*Exercise requirements*:
In the material below, find the line with "thumb ip: (774, 365)" and the line with "ring pip: (831, 256)", then output those two lines and every line between them, exactly.

*Provided records*:
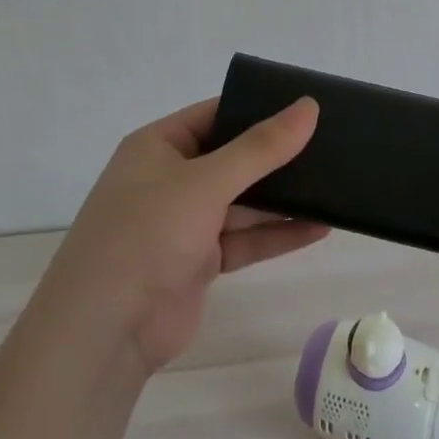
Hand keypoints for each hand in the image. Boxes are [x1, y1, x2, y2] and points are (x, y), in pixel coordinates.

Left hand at [41, 96, 327, 372]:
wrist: (104, 331)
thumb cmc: (146, 235)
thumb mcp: (205, 182)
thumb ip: (260, 148)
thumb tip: (308, 106)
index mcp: (158, 147)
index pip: (215, 115)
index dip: (258, 109)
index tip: (307, 107)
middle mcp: (170, 179)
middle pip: (233, 159)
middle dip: (277, 157)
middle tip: (331, 146)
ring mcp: (184, 223)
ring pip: (243, 202)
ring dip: (282, 199)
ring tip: (334, 187)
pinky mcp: (198, 261)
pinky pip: (244, 239)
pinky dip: (277, 234)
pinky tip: (319, 228)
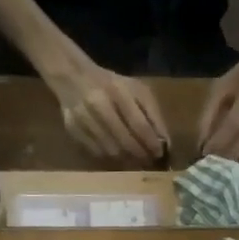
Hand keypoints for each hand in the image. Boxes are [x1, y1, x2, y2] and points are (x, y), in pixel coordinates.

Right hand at [46, 55, 168, 161]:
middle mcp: (99, 105)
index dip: (151, 143)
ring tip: (136, 161)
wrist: (74, 78)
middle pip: (124, 140)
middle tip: (149, 162)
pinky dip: (110, 158)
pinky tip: (119, 157)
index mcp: (119, 91)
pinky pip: (96, 152)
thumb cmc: (113, 85)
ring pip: (110, 150)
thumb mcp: (137, 90)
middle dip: (140, 155)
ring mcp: (83, 119)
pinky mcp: (73, 130)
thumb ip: (153, 114)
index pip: (139, 124)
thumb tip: (165, 142)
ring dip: (127, 160)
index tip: (159, 154)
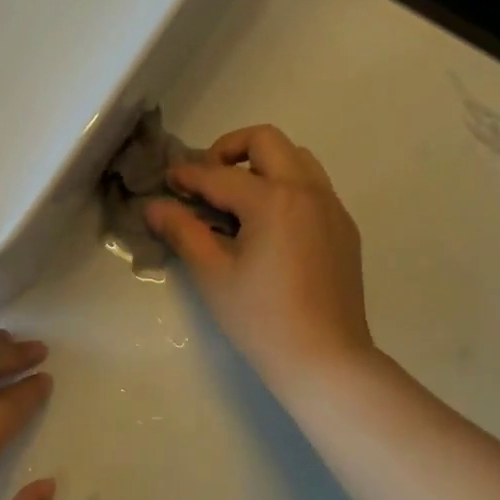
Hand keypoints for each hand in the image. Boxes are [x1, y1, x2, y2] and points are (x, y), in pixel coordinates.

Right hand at [145, 125, 374, 391]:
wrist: (325, 359)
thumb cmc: (261, 319)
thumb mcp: (213, 274)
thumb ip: (183, 231)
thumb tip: (155, 206)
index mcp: (273, 199)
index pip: (219, 174)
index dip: (187, 175)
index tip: (168, 180)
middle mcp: (307, 190)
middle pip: (266, 140)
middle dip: (230, 149)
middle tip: (208, 179)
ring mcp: (331, 207)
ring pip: (297, 157)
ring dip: (264, 163)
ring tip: (239, 197)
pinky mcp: (344, 228)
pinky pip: (314, 186)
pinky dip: (287, 186)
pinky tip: (270, 224)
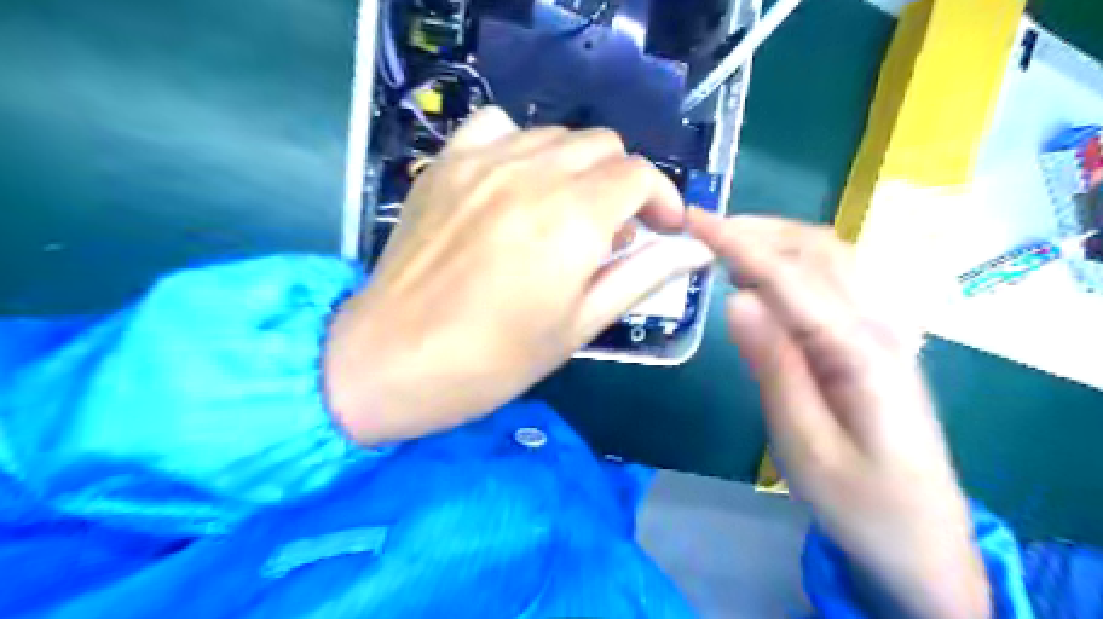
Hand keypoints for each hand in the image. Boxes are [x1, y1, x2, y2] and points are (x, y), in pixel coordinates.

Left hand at [325, 106, 711, 445]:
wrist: (392, 360)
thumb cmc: (493, 359)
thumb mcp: (578, 325)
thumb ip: (641, 277)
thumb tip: (694, 250)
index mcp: (571, 218)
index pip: (639, 175)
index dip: (662, 199)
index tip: (661, 230)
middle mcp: (531, 174)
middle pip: (602, 145)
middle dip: (622, 183)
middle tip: (612, 232)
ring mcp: (482, 162)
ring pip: (555, 136)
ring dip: (577, 167)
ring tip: (565, 213)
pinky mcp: (445, 164)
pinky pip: (497, 126)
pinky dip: (521, 146)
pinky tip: (516, 185)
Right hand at [687, 211, 990, 617]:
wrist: (922, 538)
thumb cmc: (858, 500)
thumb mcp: (803, 443)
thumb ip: (774, 365)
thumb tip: (737, 299)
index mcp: (861, 351)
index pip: (791, 277)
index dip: (739, 243)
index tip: (694, 220)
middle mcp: (881, 324)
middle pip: (819, 250)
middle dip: (757, 230)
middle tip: (703, 231)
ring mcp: (886, 328)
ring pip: (831, 256)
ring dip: (776, 239)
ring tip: (726, 248)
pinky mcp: (878, 338)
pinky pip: (836, 278)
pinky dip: (794, 261)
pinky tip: (766, 278)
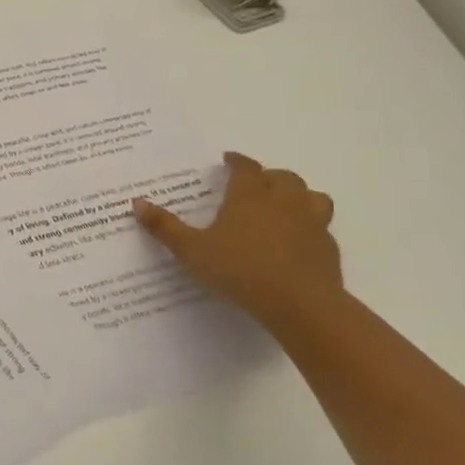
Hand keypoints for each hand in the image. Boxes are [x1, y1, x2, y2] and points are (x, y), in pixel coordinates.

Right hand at [133, 152, 342, 331]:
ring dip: (299, 195)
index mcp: (249, 197)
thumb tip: (137, 202)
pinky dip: (310, 226)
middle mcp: (283, 203)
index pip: (246, 168)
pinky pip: (322, 227)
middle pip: (283, 177)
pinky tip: (297, 241)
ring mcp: (311, 225)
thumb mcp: (191, 250)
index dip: (237, 161)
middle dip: (268, 176)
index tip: (229, 160)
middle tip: (255, 183)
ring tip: (285, 205)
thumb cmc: (239, 270)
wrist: (300, 304)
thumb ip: (164, 227)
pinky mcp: (328, 249)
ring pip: (312, 197)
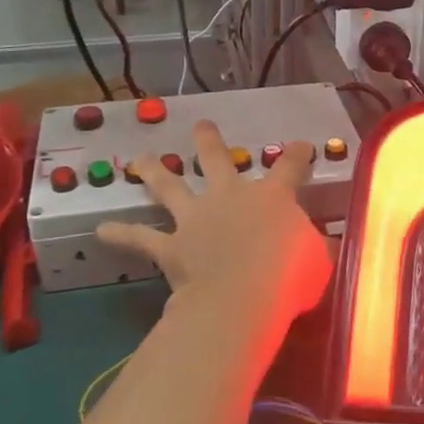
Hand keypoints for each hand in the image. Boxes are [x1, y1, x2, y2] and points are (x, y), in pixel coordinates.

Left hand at [98, 121, 332, 363]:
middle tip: (202, 125)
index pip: (290, 166)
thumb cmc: (290, 278)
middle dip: (210, 140)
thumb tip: (323, 246)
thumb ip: (316, 247)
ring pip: (171, 186)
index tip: (302, 144)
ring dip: (155, 171)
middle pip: (217, 159)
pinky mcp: (172, 246)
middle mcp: (230, 196)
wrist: (243, 298)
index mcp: (272, 197)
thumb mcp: (318, 261)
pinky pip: (142, 238)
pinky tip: (100, 231)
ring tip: (140, 158)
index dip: (297, 154)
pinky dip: (121, 234)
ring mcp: (197, 218)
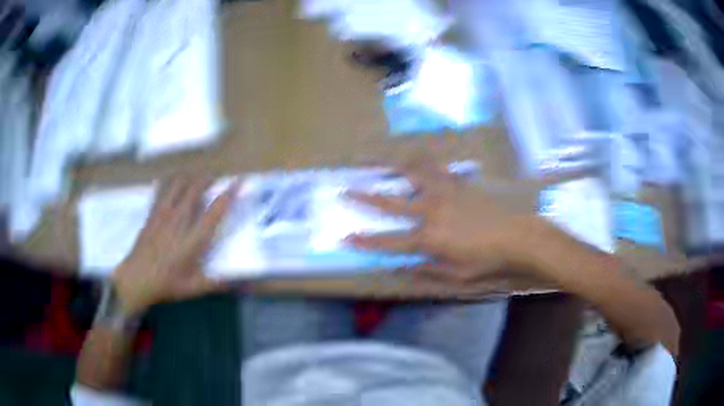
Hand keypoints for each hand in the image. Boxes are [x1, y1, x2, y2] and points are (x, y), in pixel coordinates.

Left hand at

*Written response*:
thumb ip: (774, 365)
thumb tip: (737, 299)
index mcp: (861, 351)
index pip: (791, 277)
index dip: (739, 243)
index tip: (694, 220)
middle mcp: (881, 324)
middle pip: (819, 250)
middle dip: (757, 230)
middle tip: (703, 231)
ring mcp: (886, 328)
ring pip: (831, 256)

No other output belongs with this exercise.